= Bruce MacCombie =

American classical composer

Bruce MacCombie (1943 in Providence, Rhode Island – May 2, 2012, in Amherst, Massachusetts) was an American composer.

He studied at the University of Massachusetts Amherst and Freiburg Conservatory, and holds a Ph.D. in music from the University of Iowa.
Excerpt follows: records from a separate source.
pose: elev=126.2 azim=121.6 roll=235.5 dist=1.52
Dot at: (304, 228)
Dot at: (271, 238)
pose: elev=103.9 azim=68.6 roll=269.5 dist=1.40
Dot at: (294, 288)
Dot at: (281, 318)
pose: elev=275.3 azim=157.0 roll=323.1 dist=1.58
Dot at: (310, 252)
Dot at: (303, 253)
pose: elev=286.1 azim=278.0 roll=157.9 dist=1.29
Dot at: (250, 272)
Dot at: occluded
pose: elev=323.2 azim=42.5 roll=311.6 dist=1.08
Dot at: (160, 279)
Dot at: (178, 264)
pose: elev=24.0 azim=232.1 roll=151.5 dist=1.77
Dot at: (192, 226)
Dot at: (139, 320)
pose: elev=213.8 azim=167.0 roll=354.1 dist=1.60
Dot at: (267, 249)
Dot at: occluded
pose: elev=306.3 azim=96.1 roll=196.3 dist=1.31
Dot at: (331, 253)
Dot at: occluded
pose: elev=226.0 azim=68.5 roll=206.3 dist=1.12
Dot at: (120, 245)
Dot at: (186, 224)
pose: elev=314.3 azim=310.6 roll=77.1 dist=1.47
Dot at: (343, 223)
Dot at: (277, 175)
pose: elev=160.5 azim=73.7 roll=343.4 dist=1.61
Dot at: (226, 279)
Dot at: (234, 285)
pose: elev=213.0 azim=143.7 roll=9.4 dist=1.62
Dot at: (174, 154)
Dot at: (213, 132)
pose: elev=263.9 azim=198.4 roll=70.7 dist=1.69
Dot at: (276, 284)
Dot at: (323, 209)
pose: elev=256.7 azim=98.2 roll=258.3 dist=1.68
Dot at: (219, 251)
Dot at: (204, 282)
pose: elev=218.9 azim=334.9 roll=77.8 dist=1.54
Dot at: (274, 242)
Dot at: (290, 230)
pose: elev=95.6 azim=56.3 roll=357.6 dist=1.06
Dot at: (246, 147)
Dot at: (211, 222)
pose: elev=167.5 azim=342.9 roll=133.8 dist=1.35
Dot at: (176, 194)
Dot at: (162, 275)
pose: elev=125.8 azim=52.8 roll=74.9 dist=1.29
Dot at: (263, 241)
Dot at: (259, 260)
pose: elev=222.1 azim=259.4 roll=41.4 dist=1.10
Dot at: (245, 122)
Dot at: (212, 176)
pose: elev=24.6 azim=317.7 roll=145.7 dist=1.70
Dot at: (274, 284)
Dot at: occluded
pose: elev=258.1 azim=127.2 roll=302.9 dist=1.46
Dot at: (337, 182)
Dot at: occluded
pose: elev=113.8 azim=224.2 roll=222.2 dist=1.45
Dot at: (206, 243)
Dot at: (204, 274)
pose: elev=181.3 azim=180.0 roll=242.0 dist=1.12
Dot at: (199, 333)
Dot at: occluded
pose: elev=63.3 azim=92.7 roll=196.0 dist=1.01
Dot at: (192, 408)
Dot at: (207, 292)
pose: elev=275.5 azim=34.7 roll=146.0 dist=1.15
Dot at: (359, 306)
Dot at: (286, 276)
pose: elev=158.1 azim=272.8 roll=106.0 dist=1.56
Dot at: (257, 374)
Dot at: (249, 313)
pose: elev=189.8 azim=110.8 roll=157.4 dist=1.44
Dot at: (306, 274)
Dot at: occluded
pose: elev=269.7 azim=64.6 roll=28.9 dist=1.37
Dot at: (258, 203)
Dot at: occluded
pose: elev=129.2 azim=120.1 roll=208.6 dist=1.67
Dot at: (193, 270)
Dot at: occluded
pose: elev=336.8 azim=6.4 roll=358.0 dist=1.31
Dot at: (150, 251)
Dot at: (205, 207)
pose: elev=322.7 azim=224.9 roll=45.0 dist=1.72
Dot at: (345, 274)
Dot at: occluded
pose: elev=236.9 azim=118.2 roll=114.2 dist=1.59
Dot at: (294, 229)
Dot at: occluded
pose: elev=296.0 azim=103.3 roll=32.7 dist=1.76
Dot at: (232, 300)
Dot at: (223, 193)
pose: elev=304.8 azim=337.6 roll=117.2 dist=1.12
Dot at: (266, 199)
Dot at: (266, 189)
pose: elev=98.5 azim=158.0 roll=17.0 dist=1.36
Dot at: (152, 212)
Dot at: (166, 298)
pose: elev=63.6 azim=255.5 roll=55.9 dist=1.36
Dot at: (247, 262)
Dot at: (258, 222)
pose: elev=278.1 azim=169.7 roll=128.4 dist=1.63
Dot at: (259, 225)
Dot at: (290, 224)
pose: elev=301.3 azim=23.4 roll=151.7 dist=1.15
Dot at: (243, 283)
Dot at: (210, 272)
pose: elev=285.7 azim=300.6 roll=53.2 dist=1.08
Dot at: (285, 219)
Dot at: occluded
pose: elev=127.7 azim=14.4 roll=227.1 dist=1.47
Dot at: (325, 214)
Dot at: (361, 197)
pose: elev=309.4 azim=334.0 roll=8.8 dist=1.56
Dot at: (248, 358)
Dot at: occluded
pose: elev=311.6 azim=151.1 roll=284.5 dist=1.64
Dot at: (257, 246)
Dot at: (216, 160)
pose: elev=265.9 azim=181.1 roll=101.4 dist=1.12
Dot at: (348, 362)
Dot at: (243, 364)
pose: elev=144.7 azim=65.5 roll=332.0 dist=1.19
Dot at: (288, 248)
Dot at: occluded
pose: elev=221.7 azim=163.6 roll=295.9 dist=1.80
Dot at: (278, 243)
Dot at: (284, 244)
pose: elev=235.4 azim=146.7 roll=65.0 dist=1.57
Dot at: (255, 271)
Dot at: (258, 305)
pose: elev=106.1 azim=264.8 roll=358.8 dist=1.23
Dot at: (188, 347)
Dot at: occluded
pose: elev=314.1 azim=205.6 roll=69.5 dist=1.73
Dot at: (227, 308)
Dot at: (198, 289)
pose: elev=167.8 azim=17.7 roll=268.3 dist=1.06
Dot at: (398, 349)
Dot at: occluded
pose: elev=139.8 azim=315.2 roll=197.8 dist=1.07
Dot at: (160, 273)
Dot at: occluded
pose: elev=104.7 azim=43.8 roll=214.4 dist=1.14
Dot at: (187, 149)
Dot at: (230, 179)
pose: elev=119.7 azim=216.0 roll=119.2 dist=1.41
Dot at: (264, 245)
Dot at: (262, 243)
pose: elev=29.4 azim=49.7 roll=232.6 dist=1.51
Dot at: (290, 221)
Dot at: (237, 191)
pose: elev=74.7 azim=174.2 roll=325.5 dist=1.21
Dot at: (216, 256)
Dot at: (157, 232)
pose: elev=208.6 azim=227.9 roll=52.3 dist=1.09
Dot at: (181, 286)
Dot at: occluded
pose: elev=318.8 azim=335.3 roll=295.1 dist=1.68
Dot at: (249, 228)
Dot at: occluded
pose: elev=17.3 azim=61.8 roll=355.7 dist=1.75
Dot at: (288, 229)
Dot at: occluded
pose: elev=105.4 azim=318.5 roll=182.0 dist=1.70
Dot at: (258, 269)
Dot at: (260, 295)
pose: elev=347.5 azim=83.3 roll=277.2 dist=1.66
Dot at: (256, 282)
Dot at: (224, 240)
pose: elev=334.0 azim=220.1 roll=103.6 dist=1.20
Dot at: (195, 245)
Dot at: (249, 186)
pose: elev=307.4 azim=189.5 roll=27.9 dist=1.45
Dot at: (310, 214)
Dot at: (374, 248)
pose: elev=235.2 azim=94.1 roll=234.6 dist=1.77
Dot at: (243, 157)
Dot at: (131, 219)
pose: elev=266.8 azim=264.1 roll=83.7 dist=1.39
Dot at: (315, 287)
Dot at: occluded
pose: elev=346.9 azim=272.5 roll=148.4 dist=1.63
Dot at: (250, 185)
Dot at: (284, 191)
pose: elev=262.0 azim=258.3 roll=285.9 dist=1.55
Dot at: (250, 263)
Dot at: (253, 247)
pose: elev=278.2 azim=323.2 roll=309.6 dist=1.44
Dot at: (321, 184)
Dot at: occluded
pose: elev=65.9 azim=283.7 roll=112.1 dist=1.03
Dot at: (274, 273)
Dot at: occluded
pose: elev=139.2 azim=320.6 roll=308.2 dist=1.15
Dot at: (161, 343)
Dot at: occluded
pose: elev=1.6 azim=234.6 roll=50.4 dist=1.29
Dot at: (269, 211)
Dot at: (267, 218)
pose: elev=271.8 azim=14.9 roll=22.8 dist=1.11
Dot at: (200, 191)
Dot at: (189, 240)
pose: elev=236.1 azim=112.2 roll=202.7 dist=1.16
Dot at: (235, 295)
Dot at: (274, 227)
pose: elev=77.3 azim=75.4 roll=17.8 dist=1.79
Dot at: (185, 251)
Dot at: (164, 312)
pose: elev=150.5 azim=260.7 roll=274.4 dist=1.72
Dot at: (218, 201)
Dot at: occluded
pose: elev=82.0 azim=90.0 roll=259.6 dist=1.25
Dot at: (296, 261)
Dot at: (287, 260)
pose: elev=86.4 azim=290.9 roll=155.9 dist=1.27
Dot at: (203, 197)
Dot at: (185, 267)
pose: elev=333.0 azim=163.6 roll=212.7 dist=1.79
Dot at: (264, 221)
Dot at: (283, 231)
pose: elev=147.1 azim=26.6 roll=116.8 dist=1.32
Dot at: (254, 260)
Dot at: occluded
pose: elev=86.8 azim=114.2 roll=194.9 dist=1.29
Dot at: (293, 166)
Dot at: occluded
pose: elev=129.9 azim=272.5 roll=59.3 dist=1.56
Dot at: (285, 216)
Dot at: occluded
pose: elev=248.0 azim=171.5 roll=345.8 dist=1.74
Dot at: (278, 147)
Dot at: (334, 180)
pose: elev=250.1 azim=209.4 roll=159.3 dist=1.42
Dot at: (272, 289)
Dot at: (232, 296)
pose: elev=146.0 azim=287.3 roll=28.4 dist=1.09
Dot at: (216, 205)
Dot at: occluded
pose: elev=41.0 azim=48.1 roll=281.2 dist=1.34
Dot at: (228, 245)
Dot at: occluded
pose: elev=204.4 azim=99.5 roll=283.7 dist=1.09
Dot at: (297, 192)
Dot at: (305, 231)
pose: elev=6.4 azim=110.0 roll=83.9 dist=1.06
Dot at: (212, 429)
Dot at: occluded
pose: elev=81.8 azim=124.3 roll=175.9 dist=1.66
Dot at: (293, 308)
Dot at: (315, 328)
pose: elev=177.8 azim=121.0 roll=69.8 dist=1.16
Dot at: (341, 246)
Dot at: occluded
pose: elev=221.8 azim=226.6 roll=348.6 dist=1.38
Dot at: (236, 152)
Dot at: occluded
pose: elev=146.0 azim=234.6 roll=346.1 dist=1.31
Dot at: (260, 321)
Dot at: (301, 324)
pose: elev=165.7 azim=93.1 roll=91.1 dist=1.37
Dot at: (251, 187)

He was appointed to the music faculty of Yale University in 1975, and one year later joined the composition faculty of the Yale School of Music.

MacCombie was Director of Publications for G. Schirmer and Associated Music Publishers from 1980 to 1986, Dean of the Juilliard School from 1986 to 1992 and Dean of the School for the Arts at Boston University from 1992 to 2001. Since 2002 he has been Professor of Music at the University of Massachusetts Amherst at Amherst.

His compositions include Nightshade Rounds (1979) for solo guitar (written for Sharon Isbin), Leaden Echo, Golden Echo (1989) for soprano and orchestra, the set of choral pieces Color and Time (1990), Chelsea Tango (1991) for orchestra, and the quintet Greeting (1993) (written for Krzysztof Penderecki's 60th birthday).

MacCombie was named Executive Director of Jazz at Lincoln Center in 2001. He was succeeded by Derek Gordon in 2004.